**EXERCISE:** Find the lines of the records in which the word "jubilación" appears and report how many there are, as a number alone.

**EXTRACTED MATERIAL:**
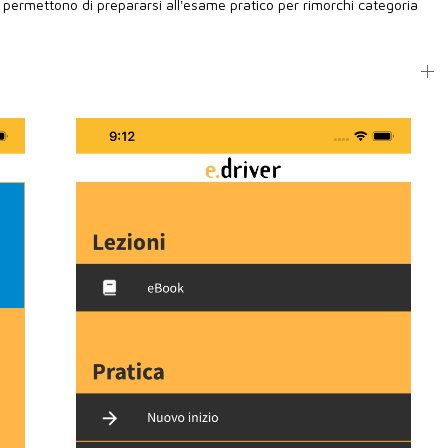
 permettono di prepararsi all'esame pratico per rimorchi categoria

--

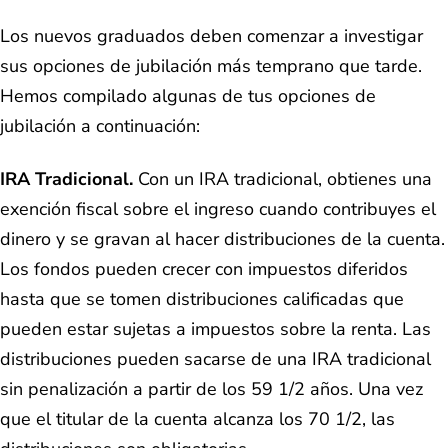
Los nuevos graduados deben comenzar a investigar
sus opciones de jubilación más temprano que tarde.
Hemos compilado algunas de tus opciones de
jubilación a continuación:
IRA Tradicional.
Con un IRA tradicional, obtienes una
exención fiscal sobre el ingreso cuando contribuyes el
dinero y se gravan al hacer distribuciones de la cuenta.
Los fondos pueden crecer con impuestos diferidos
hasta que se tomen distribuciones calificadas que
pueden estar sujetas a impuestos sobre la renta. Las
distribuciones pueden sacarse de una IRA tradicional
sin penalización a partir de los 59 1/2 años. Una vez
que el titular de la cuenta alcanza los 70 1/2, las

**TASK RESULT:** 2